Where does the word "Documents" show up in the data? Please find each such line and copy it.

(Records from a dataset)
= = =

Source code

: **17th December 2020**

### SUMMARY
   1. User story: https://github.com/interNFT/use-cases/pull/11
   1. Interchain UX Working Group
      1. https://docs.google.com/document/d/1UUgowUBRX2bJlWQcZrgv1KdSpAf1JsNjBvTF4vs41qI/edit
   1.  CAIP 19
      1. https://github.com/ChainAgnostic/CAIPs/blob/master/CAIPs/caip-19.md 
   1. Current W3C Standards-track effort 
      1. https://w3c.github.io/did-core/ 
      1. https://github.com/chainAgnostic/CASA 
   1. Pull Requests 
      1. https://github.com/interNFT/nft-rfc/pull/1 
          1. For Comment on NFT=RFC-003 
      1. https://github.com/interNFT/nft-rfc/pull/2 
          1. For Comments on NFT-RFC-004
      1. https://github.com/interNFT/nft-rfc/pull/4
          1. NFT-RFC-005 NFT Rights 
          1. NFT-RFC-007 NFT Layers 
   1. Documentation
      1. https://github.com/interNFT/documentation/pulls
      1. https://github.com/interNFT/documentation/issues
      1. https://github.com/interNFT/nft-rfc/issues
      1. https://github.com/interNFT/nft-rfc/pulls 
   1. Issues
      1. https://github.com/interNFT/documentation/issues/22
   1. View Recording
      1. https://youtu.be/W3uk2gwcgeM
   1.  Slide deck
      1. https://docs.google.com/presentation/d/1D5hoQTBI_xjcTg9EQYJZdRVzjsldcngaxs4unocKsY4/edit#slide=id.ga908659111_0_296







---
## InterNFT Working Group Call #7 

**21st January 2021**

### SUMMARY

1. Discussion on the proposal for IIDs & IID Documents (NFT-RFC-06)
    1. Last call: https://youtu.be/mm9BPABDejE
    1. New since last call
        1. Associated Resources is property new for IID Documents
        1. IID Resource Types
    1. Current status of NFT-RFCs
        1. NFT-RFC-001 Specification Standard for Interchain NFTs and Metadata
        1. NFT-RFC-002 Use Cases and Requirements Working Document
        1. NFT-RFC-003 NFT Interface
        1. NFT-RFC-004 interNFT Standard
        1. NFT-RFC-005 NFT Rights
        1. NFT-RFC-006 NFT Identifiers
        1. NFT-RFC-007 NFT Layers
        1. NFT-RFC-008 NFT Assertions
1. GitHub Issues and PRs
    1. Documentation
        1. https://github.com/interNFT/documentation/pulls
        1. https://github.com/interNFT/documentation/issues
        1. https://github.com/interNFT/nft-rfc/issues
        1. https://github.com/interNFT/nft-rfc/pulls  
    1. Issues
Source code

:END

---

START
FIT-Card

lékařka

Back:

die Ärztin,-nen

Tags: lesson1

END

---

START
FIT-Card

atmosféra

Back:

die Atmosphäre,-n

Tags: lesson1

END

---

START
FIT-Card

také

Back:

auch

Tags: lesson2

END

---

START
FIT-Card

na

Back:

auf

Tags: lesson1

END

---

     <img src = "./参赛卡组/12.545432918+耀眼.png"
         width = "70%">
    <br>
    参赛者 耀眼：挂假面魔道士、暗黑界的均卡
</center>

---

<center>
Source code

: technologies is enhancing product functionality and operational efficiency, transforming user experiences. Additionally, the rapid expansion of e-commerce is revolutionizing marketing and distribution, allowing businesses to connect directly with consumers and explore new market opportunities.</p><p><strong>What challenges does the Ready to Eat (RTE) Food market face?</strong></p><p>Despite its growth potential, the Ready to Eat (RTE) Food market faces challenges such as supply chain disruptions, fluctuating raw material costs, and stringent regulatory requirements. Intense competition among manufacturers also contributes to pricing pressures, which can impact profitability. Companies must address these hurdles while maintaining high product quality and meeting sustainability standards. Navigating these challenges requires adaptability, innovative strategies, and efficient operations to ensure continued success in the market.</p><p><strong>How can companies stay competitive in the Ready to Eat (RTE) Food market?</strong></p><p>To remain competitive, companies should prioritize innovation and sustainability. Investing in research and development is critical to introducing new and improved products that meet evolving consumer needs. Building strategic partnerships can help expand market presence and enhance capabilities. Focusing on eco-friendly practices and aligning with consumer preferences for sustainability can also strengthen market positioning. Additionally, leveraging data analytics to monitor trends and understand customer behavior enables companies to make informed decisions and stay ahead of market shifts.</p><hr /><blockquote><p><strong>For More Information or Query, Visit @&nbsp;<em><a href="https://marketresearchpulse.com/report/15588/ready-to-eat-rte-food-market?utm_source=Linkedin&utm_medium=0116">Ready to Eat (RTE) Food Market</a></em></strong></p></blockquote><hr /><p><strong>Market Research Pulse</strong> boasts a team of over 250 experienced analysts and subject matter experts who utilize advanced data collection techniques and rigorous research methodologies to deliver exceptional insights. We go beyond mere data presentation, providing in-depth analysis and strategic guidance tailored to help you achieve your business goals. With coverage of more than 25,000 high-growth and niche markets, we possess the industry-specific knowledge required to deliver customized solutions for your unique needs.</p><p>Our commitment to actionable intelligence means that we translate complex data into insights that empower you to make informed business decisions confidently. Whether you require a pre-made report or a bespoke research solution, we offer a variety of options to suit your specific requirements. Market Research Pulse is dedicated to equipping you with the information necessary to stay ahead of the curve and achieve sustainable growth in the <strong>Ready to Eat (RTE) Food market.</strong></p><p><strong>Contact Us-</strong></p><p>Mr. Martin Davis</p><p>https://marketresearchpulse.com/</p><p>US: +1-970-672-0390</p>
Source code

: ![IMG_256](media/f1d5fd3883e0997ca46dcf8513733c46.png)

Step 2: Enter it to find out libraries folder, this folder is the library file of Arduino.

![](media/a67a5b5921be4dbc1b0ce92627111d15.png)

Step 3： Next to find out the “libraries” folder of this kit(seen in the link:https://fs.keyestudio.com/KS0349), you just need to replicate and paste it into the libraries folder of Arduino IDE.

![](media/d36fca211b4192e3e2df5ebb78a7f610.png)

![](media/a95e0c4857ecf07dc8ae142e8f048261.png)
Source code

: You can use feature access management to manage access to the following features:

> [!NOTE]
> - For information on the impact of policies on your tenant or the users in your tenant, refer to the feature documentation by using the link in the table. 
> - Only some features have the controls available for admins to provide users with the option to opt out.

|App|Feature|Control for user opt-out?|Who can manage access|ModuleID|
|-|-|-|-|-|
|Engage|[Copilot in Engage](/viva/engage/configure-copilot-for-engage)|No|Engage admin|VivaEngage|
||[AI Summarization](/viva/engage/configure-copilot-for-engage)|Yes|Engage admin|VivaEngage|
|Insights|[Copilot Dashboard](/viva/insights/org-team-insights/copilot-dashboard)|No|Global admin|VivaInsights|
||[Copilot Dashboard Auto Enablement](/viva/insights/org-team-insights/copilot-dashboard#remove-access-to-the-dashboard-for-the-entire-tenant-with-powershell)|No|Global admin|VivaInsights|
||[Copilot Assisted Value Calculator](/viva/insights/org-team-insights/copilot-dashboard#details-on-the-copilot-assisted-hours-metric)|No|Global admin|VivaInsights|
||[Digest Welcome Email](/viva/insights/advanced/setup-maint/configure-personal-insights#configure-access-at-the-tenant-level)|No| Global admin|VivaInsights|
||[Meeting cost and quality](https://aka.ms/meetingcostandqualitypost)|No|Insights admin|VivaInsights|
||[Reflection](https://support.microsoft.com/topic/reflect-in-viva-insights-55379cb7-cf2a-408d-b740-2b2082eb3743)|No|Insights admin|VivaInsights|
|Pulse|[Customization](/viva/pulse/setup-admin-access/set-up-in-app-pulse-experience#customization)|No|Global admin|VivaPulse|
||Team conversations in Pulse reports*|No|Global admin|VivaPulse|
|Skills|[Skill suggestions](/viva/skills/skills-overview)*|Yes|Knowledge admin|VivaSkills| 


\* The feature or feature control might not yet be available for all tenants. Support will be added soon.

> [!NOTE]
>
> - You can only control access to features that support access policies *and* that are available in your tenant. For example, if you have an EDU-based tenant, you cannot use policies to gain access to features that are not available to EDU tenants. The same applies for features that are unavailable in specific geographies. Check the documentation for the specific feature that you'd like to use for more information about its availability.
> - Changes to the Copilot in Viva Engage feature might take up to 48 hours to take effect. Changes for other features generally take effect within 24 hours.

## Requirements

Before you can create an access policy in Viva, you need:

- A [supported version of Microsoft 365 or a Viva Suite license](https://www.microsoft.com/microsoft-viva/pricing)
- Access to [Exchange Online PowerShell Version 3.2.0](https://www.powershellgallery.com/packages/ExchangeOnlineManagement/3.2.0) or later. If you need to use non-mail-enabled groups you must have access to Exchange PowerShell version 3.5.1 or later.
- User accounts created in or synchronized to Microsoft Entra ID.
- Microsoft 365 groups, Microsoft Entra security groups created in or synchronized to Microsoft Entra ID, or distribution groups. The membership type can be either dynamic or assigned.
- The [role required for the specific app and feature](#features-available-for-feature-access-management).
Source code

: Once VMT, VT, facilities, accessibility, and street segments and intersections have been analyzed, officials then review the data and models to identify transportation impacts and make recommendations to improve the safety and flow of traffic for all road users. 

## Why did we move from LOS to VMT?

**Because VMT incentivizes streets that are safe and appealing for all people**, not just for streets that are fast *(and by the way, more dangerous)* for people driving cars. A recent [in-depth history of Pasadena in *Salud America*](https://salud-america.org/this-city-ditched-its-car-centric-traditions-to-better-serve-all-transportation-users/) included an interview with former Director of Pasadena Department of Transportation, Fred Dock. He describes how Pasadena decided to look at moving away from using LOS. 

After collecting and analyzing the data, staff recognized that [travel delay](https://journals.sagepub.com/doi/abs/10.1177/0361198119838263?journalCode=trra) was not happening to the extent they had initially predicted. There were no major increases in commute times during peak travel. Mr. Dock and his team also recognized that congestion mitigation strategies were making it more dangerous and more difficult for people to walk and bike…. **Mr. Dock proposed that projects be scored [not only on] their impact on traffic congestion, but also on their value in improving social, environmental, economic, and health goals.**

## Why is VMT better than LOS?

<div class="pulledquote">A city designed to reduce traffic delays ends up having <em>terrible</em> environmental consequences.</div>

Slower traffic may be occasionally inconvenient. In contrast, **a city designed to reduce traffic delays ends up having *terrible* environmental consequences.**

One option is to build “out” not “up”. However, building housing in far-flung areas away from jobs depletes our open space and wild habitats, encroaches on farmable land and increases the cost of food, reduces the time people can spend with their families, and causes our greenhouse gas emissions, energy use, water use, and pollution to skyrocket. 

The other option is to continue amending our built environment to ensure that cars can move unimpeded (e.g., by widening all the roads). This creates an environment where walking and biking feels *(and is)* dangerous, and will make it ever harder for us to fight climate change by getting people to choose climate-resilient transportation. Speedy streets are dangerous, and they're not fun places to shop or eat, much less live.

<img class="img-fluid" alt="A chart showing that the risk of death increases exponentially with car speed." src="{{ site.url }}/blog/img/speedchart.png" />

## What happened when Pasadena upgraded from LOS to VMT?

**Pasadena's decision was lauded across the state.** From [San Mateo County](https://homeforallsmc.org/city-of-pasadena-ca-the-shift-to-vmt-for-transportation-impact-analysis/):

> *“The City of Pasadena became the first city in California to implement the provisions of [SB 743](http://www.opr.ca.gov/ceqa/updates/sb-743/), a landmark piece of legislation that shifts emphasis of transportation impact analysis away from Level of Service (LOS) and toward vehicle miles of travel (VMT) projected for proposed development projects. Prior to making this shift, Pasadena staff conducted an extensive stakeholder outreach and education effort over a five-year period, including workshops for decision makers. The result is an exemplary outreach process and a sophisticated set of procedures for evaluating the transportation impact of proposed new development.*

= = =

■ **REPLY**:
1. Discussion on the proposal for IIDs & IID Documents (NFT-RFC-06)
        1. Associated Resources is property new for IID Documents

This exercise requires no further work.